The detainee, who didn’t want to speak, was picked up again this evening by the police’s special cell as this copy was being filed. The special cell investigates terrorism-related cases and is now handling the JNU sedition case.

Since Saturday, Ber Sarai’s shops have been refusing to photocopy pamphlets.

“We know the students, they are all familiar faces. We’ve done this work for several generations of students, often on credit. The loss of business will hurt us but it’s better than going to jail,” a photocopy shop attendant said. “Times are bad.”

 

Financing a “living memorial to failure”

February 2015: Mr Modi in Parliament:

“My political instincts tell me that MNREGA should not be discontinued,” he said, mocking the opposition benches, “because it is a living memorial to your failures. After so many years in power, all you were able to deliver is for a poor man to dig ditches a few days a month.”

February 2016: Mr Modi’s Finance Minister Arun Jaitley in Parliament:

Rs 38,500 crore has been allocated for MNREGA schemes this year — the highest allocation by any government so far.

Is it fair to say this government does not seem to need any outside help when it comes to embarrassing itself?

Plus, in any case, not true:

 

Oops, she lied about that too?

An excerpt from Ms Irani’s famed speech — the one endorsed by Narendra Modi, Rajnath Singh et al:

“In our text and syllabus, we continue to perpetuate the colonial legacy of portraying ancient India, as synonymous with Hindu and Medieval India past with the Muslim.” I quote from this book, Madam Speaker. Arvind Sawantji is from Maharashtra. This book was given to Don Bosco, Matunga. The school of my colleague Piyush Goyal.
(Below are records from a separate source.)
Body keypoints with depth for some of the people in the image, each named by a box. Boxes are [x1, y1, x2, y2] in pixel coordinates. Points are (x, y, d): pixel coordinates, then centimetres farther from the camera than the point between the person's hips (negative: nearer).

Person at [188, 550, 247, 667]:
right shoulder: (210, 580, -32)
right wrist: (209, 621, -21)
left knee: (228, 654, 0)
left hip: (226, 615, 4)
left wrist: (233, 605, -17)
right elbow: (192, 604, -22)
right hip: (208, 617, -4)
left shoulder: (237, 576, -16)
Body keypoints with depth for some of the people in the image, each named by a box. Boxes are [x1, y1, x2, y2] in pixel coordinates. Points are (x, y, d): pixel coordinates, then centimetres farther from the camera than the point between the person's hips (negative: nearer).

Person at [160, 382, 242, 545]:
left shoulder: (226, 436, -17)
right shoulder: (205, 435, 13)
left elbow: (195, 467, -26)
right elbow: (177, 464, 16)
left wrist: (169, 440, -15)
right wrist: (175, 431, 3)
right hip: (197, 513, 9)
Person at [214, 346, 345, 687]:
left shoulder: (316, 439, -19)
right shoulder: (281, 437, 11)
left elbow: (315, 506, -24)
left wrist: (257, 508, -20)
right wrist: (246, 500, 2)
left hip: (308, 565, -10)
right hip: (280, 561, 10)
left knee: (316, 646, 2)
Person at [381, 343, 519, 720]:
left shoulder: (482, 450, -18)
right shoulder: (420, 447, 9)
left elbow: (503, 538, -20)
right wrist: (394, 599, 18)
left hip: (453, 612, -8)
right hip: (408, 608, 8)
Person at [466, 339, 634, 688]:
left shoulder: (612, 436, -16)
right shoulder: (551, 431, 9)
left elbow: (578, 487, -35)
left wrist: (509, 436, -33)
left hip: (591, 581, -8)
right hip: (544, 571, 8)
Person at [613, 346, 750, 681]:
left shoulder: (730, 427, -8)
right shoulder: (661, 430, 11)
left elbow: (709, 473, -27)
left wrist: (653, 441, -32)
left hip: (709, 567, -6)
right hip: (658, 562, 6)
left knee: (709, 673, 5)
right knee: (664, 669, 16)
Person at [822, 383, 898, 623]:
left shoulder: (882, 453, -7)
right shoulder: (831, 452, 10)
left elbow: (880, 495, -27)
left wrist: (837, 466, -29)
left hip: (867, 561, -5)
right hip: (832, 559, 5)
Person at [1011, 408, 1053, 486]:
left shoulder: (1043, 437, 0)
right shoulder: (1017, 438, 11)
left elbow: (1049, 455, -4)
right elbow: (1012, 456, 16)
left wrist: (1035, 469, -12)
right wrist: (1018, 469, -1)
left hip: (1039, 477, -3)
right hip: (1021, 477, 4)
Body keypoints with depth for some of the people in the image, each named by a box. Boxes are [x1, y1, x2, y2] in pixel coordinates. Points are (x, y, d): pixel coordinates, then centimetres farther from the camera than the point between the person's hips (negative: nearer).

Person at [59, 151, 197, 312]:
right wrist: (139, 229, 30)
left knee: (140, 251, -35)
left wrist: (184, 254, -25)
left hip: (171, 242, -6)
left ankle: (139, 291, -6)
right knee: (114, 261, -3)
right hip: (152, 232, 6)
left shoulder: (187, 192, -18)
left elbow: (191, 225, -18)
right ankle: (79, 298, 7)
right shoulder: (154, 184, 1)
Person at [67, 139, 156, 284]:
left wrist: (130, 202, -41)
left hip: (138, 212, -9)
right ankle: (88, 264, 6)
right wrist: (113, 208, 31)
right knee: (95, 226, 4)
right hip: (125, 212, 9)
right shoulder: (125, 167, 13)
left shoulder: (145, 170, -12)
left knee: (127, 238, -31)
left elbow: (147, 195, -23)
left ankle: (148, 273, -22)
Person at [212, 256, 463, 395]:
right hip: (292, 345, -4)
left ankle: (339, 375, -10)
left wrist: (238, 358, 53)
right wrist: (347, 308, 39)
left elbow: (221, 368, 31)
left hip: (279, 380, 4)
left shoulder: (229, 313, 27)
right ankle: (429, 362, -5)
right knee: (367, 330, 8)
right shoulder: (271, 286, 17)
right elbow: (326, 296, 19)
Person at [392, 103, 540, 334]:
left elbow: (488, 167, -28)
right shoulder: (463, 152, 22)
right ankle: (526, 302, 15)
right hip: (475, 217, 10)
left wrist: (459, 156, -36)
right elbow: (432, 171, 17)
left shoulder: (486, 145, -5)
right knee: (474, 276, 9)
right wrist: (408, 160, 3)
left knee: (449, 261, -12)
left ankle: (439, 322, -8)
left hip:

“When we teach Shivaji, Akbar, Aurangzeb as responsible educators and animators, we need to ask which Shivaji do we need to take into the classroom.”

It is not only against Shivaji that is taught. Congress politicians allowed the killings for three days during the Sikh riots. That is also taught.

“Hindu-Christian riots in Kanya Kumari. How the propaganda of Hindu organisations target Christian minorities.”

You are teaching this to a child in the 4th standard. This is their idea of secular education. History taught to standard 6th. I quote, madam speaker.

“Kashmir is a much demonised land today…{pause} that the State militates against. The atrocities of the Indian State.”

Are we shocked that our students go to universities and say “Kashmir ki azadi tak jung ladenge..”?

A response from Don Bosco:

School principal Father Bernard Fernandes confirmed the school had stopped using the textbook around 2004. “These books were used by some of our schools on an experimental basis for a year,” said Fernandes. “But they were discontinued after a year. Today, none of our teachers use these books.”

The school authorities were surprised how Irani got a copy of the book. “Our teachers don’t use the book anymore, so we do not know how the HRD got a copy of it, claiming it was from our school,” said an official from the school.

Apparently it is not only condoms and empty liquor bottles that the BJP roots through trashcans for. Old pamphlets, textbooks unused for more than a decade — anything you can flourish in Parliament to make absurd allegations and beat the nationalist drum.